I am using docker-compose in stages. The first stage runs on one machine to docker-compose build the images and then docker-compose push them to an image repository. Another machine runs the second stage: docker-compose down to cleanly bring down the old version of the software, then docker-compose rm to destroy the old containers since they’re not needed any more, followed by docker-compose pull the updated images from the repository and docker-compose up -d to deploy.

The build server is also used by other teams.

The build server recently ran out of disk storage because I had neglected to prune the images afterward. Since the build server is also used by other teams, I needed to ensure that I only removed the images I built, not the images built by other teams.

I couldn’t find an easy way to do that.

So I added some code to do that which would docker-compose images -q to find the specific image hashes then grep for relevant tags from docker images and then remove those tags:

#!/usr/bin/env bash
docker-compose build
docker-compose push
mapfile -t tags_to_remove < <(
	#
	# List all images
	#   then filter to include just the IDs we want
	#   then cut to get the tags
	docker images \
		--no-trunc \
		--format '{{.Repository}}:{{.Tag}}\t{{.ID}}' |
		grep -f <(docker-compose images -q) | cut -f 1
)
docker image rm "${tags_to_remove[@]}"

It works on my machine! Except… it doesn’t work on the build server.

It turns out that tags_to_remove ends up being non-empty on my machine: docker-compose images -q printed a list of image hashes. But on the build machine it’s empty: docker-compose images -q printed nothing. It seems that the only way to get it to print anything is to docker-compose create or docker-compose up --no-start.

That’s not good. Those commands don’t “just” make docker-compose images -q to work. Those commands also go and create containers… which also means trying to create networks and filesystems. All of that is going to further pollute the build system with even more problems to resolve: how do I then enumerate the volumes that need to be deleted? How do I then enumerate the networks to be deleted?

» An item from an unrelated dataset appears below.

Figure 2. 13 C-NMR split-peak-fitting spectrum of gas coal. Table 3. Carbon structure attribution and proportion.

Not only that but one of the volumes is an NFS filesystem and if the volume configuration (eg, remote host) changes then docker-compose will completely stop functioning and instead will complain about a volume that it created and refuses to destroy. Right now the workaround for that on the deploy server is to use Portainer to manage the containers and volumes. But I don’t have such access on the build server.

All of that means that creating the containers and then deleting them is completely backwards to how docker-compose should function. It should absolutely have some functionality to tell me what it has created. I don’t understand why docker-compose images requires services to have been created. docker-compose literally downloads or builds the images when it can. Why can’t that functionality provide a list of images?

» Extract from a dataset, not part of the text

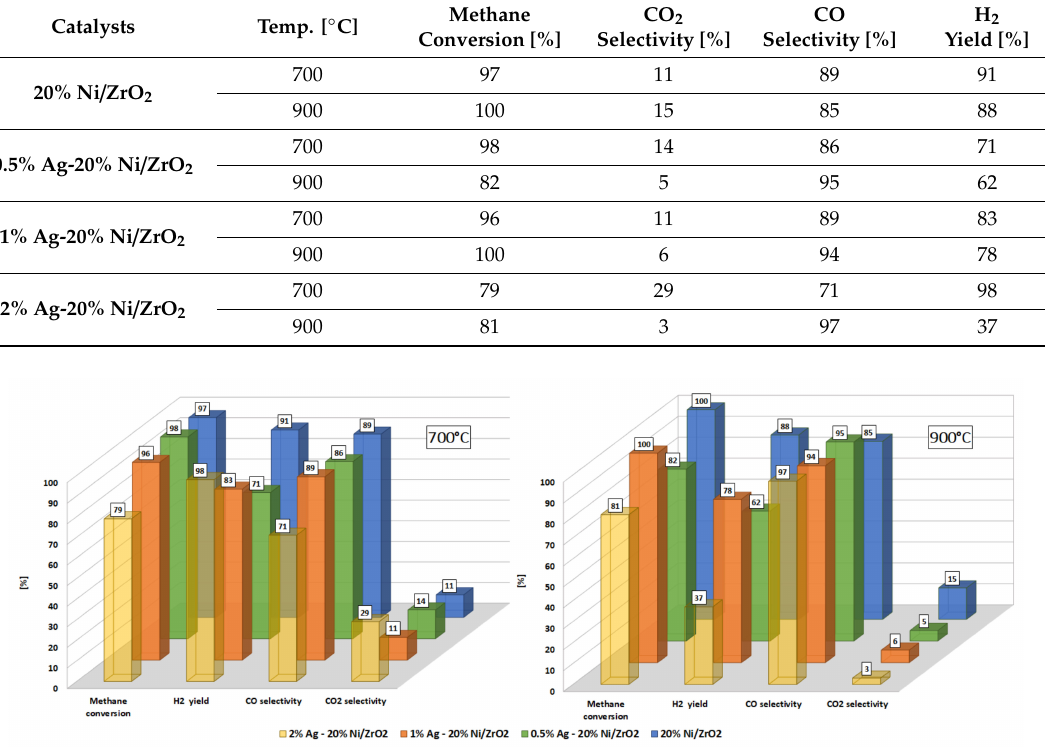
Figure 2. The activity results of the investigated Ni and Ag-Ni catalysts in oxy-steam reforming (OSR) of methane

There does appear to be docker-compose config which shows a somewhat-resolved configuration. There’s also the --resolve-image-digests flag which would give me what I want, but that also appears to be a shoehorn and includes a lot of irrelevant junk ("ERROR: some images are missing digests" and “use docker-compose push ... to push them” for a script that only wants the image hashes and/or tags. I’m worried using that shoehorn will only cause more problems at a later date.

So I figured I must be doing something radically wrong to have so many issues trying to have a separate build and deploy server. Can someone provide some insight or advice or recommend further reading on the subject? As-is it works but eventually fills up the build server storage.

To be clear, my question is: how do I get a list of images built or tagged by docker-compose without needing to use docker-compose create or docker-compose up?